We are delighted to welcome 46 young trainees who started their Fast Track bricklaying training in March. These 11 women and 35 men will spend 10 weeks at our new training centre, our Centre for Excellence, in Lusaka.

Until 2017, our training was delivered exclusively through our community building projects. Although very effective, it limited the number of trainees we can support to between 50 – 80 each year.

Our community projects remain at the heart of what we do, but we also want to increase the number of young, unemployed people we can train. A Build It graduate could increase their earnings by up to £18,000 over 20 years if they do well. In 2014 average earnings in Zambia were £1,040 p.a, although the majority of the population earned considerably less.

By 2021 we aim to train 500% more young builders; that’s 460 young people per year, five times the number we trained in 2016.

To help us achieve this, we are building our Centre for Excellence and we have developed a “Fast Track” approach that we piloted in 2017. This involves:

  • Trainees completing our Life Skills training module at our Centre for Excellence
  • 10 weeks of technical training is delivered at the centre with plenty of practise time
  • Trainees undertake paid work placement with a local building firm rather than on one of our community builds

With a large number of local construction companies desperately in need of skilled workers and our young trainees keen to find employment, there is huge potential to maximise this pathway.

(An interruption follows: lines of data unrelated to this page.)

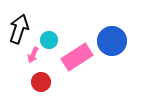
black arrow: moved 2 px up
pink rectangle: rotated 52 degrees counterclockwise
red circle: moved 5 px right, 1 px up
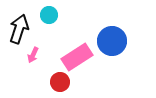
cyan circle: moved 25 px up
red circle: moved 19 px right
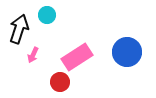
cyan circle: moved 2 px left
blue circle: moved 15 px right, 11 px down
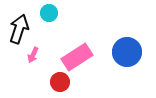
cyan circle: moved 2 px right, 2 px up
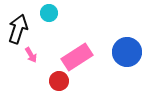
black arrow: moved 1 px left
pink arrow: moved 2 px left; rotated 56 degrees counterclockwise
red circle: moved 1 px left, 1 px up
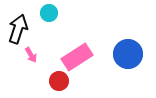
blue circle: moved 1 px right, 2 px down
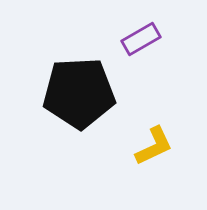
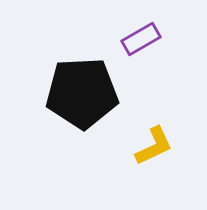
black pentagon: moved 3 px right
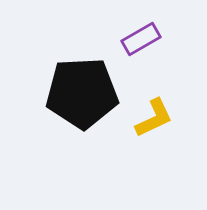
yellow L-shape: moved 28 px up
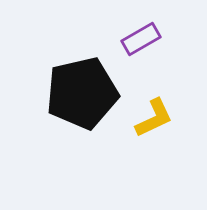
black pentagon: rotated 10 degrees counterclockwise
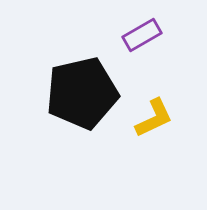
purple rectangle: moved 1 px right, 4 px up
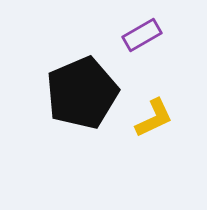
black pentagon: rotated 10 degrees counterclockwise
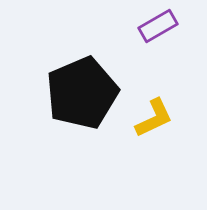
purple rectangle: moved 16 px right, 9 px up
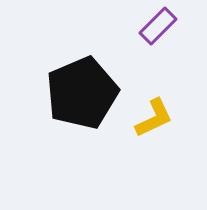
purple rectangle: rotated 15 degrees counterclockwise
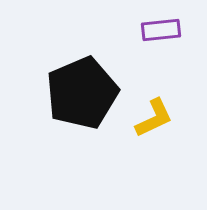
purple rectangle: moved 3 px right, 4 px down; rotated 39 degrees clockwise
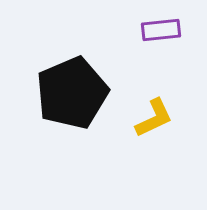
black pentagon: moved 10 px left
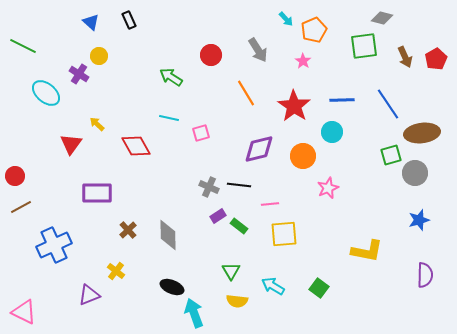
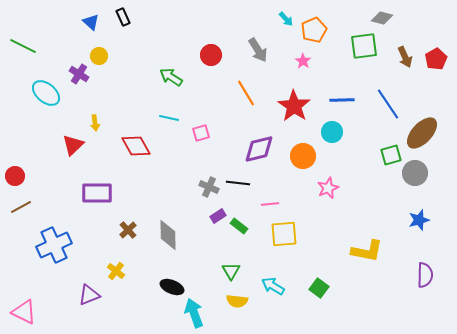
black rectangle at (129, 20): moved 6 px left, 3 px up
yellow arrow at (97, 124): moved 2 px left, 1 px up; rotated 140 degrees counterclockwise
brown ellipse at (422, 133): rotated 40 degrees counterclockwise
red triangle at (71, 144): moved 2 px right, 1 px down; rotated 10 degrees clockwise
black line at (239, 185): moved 1 px left, 2 px up
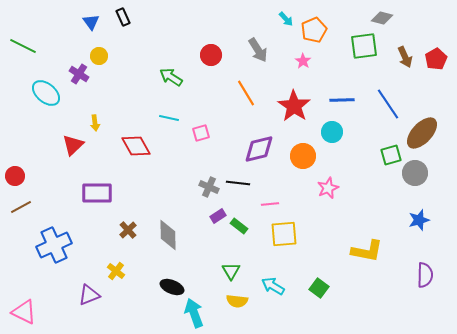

This is akin to ‘apprenticeships’ in the UK which don’t exist in Zambia.

In 2017 we trained 68 Fast Track bricklaying trainees, 20 Fast Track painting trainees and 20 Fast Track roof carpentry trainees. Over 75% of Fast Track bricklaying trainees completed their minimum three month placement working for 13 different companies.

We are encouraged by this and indications that many of these employers will take on further trainees in 2018. We continue to evaluate our work around trainee placements, in particular looking at:

  • Identifying employers who support young people and skills development, and are not just interested in ‘cheap’ labour
  • The timing of placements, with fewer work opportunities in December – March due to the rainy season
  • Difficulties placing our female trainees; we continue to engage relevant stakeholders to build confidence in and support for female trainees in the construction industry

Placements not only provide real work experience and new contacts for trainees, but also help to foster positive relationships with local contractors as we look to make wider changes to the local construction sector. This includes encouraging more employers to invest in training and ensuring better health and safety conditions for employees.